The `create_workflow` function in [`src/main.py`](https://github.com/virattt/ai-hedge-fund/blob/main/src/main.py) dynamically injects analyst nodes retrieved from `get_analyst_nodes` in [`src/utils/analysts.py`](https://github.com/virattt/ai-hedge-fund/blob/main/src/utils/analysts.py). Each analyst node writes its signals into the shared `AgentState` under `data["analyst_signals"]`. The graph topology ensures all analyst nodes route to the risk-management node, which reads the aggregated signals before passing them to the portfolio-management node for final decision synthesis.

### Where are performance metrics calculated in the flow execution lifecycle?
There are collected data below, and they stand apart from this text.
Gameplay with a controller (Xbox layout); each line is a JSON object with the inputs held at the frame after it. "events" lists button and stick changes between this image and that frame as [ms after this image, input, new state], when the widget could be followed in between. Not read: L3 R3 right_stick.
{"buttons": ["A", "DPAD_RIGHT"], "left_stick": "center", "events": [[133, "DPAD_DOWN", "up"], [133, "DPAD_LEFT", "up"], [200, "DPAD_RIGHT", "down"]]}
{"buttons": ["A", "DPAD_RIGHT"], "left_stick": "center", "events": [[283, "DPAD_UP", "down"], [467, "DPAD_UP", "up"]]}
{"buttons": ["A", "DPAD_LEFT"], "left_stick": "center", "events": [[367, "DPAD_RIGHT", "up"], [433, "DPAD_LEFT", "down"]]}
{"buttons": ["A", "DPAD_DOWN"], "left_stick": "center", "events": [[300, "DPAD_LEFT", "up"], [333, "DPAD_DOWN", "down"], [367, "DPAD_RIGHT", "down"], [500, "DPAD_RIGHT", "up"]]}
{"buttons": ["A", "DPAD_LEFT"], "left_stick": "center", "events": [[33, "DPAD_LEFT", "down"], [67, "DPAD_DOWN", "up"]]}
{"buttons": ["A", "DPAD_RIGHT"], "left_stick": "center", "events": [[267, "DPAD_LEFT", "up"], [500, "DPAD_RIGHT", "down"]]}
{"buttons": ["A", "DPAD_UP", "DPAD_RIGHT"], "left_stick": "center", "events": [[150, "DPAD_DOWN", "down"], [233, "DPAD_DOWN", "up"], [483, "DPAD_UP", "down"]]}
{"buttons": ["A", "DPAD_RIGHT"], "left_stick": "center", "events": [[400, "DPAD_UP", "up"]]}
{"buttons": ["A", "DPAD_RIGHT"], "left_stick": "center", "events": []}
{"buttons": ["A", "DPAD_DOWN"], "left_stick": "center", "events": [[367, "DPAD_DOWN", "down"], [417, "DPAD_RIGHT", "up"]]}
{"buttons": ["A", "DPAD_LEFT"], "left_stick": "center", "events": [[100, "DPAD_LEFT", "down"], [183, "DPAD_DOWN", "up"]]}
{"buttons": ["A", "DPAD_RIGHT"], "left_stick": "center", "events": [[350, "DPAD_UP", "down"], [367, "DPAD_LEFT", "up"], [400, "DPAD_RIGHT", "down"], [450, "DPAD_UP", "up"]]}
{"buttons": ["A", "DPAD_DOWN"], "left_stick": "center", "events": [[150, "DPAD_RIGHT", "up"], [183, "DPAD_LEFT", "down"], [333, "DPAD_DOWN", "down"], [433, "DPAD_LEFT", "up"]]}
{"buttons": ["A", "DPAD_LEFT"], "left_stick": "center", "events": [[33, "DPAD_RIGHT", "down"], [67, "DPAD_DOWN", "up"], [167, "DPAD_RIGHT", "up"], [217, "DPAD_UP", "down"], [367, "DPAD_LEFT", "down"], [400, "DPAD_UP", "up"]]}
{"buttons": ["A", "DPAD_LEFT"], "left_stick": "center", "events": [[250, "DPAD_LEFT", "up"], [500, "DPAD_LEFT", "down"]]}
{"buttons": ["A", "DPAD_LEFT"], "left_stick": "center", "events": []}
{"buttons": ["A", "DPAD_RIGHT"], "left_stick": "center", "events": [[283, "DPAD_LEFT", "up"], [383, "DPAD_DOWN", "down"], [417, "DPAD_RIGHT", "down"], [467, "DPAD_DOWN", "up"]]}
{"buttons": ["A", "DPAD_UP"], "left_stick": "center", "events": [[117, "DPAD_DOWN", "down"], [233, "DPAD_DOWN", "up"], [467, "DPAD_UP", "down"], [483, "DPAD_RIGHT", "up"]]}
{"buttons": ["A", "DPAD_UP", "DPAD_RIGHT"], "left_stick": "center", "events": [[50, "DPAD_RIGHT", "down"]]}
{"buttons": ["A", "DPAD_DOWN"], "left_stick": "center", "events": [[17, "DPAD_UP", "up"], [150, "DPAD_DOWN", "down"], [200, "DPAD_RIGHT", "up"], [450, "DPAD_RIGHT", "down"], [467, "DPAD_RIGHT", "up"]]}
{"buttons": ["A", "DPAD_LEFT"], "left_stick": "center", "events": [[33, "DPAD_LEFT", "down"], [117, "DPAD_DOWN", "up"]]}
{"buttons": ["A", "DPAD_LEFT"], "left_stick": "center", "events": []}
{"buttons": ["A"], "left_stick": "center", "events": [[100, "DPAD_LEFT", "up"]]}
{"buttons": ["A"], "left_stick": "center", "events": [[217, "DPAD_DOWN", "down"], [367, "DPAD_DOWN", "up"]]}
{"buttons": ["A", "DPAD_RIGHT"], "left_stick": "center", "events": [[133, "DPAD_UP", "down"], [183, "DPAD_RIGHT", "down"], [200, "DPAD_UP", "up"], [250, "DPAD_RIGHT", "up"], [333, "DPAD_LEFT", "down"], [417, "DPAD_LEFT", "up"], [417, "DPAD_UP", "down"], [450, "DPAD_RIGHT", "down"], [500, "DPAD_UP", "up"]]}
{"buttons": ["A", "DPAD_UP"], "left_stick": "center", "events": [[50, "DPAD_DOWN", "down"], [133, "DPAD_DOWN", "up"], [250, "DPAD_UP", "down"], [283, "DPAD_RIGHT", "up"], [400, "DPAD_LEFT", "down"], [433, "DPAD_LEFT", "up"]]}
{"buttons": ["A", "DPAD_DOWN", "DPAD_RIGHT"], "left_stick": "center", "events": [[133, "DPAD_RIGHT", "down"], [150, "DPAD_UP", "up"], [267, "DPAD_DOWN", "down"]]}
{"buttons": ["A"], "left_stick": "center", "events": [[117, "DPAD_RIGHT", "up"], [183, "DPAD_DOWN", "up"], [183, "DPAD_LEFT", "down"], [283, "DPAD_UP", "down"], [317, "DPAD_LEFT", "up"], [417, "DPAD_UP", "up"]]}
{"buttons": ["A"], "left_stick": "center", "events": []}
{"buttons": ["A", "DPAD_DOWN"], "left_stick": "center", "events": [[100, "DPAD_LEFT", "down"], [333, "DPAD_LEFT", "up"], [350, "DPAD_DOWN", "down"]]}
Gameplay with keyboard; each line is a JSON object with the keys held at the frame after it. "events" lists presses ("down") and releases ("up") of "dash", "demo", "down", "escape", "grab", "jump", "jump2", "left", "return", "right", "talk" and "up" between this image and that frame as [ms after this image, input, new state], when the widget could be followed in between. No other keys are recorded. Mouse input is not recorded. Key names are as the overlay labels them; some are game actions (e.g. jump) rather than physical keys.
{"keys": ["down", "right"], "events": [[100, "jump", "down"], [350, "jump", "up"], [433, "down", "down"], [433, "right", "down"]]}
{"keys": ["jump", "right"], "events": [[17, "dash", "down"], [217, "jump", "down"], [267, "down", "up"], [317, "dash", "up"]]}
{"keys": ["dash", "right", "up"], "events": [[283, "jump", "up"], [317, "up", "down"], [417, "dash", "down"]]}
Performance metrics are calculated during **Stage 6** by the `PerformanceMetricsCalculator` class in [`src/backtesting/metrics.py`](https://github.com/virattt/ai-hedge-fund/blob/main/src/backtesting/metrics.py). This component computes the Sharpe ratio, Sortino ratio, maximum drawdown, and long/short exposure ratios from the portfolio value history accumulated during the execution stage. For back-tests, these metrics are finalized after the `BacktestEngine` completes its daily loop, while live mode displays immediate decision outputs without full historical metric calculation.